-- Текст --
* * *

Дневник - [50]
Даже стиль его мне кажется, так это или нет, каким-то вычурным, манерным, устаревшим. Некоторые фразы коробят своей неестественностью.
Мои мысли бесконечно вращаются вокруг двух осей: первая — человеческое страдание, живое, ощутимое страдание людей, которых арестовывают и депортируют; вторая — разлука с Жаном. Две эти боли слились воедино, одну от другой уже не оторвать.
Я будто ворочаюсь с боку на бок в постели — и так мучение, и этак.
Утром получила письмо от мадам Кремье, которая пишет: «Я совсем отчаялась». Боже мой, чем я могу ей помочь? Теперь-то мне легко себе представить, что с ней стало за полтора года тревожного ожидания и неизвестности.

* * *

-- Исходные строки --
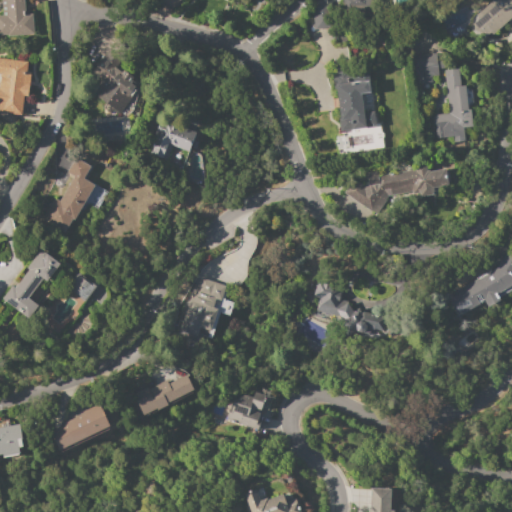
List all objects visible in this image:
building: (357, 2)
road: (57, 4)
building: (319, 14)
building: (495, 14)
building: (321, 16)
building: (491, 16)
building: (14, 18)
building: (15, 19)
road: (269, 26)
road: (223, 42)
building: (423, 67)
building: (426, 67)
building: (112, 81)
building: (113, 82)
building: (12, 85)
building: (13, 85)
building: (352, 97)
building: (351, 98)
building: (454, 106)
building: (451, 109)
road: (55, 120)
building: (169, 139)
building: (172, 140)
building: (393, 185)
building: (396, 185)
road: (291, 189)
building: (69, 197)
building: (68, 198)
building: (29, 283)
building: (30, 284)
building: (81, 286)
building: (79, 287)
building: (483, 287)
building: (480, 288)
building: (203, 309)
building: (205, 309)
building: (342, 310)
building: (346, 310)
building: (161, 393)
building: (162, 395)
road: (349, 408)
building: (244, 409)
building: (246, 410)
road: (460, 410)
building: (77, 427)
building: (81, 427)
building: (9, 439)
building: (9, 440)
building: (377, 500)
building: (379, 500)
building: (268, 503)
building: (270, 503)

* * *

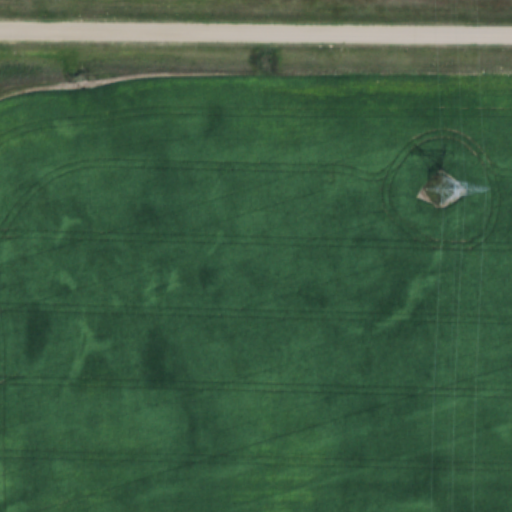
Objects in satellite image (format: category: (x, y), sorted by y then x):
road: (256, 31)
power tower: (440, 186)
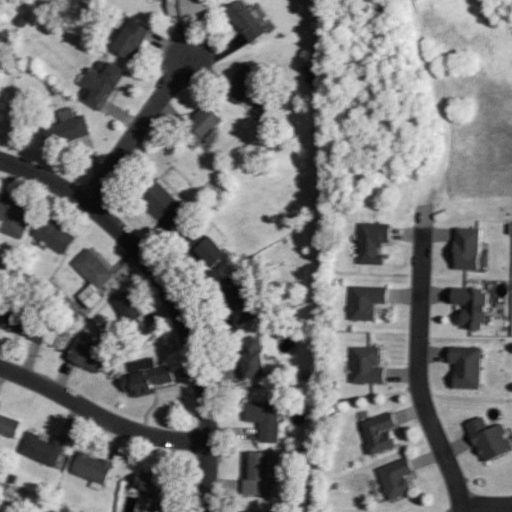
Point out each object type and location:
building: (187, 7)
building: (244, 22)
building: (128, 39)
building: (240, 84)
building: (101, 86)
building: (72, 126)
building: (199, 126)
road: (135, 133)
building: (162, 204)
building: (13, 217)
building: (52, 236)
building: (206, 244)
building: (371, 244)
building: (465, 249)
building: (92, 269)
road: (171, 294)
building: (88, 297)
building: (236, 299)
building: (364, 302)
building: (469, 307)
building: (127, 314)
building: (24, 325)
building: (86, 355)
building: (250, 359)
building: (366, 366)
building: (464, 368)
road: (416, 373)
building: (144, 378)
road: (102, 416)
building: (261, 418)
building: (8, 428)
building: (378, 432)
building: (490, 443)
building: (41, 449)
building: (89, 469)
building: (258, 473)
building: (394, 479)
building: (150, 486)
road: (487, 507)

* * *

-- Что нужно сделать --
**a)** Почему в записи из дневника автор сравнивает своё состояние с тем, как человек ворочается в постели с боку на бок? Ответьте в одном–трёх предложениях.
**b)** Напишите продолжение записи из дневника, начиная сразу после её последнего предложения.

-- Ответы --
**a)** Мысли автора вращаются вокруг двух болей: страдания людей, которых арестовывают и депортируют, и разлуки с Жаном. Эти боли слились воедино, и одну от другой уже не оторвать. Поэтому куда ни повернись, везде мучение: «и так мучение, и этак».

**b)**
Как-то раз, когда нам обеим с Франсуазой захотелось обнять мадам Кремье, Франсуаза сказала: «Знаете, Элен, она так несчастна, ей сейчас так плохо». Франсуаза всегда весело улыбалась, но в голосе ее — так и слышу его до сих пор — угадывалось искреннее сочувствие. Мы тогда удивлялись, откуда у таких женщин, как мадам Кремье, берется столько сил, чтобы вынести чудовищные испытания. Франсуаза говорила, что она похожа на ребенка, у которого отняли все, — да, мне тоже так потом казалось. А теперь вот и сама Франсуаза… Ее веселый, срывавшийся на высокие ноты голос, ее радостный смех тоже смолкли и звучат только в моей памяти. Она еще сравнивала мадам Кремье с мадам Шварц. Сколько зияющих пустот вокруг меня! После облавы 30 июля меня долго не отпускало чувство, что я — единственная уцелевшая после крушения, и в голове звенела и плясала одна и та же фраза. Пришла незваной и преследовала меня, это слова из Книги Иова, которыми заканчивается «Моби Дик»:
And I alone am escaped to tell thee.[220]
Никто никогда не узнает, каким убийственным было для меня это лето.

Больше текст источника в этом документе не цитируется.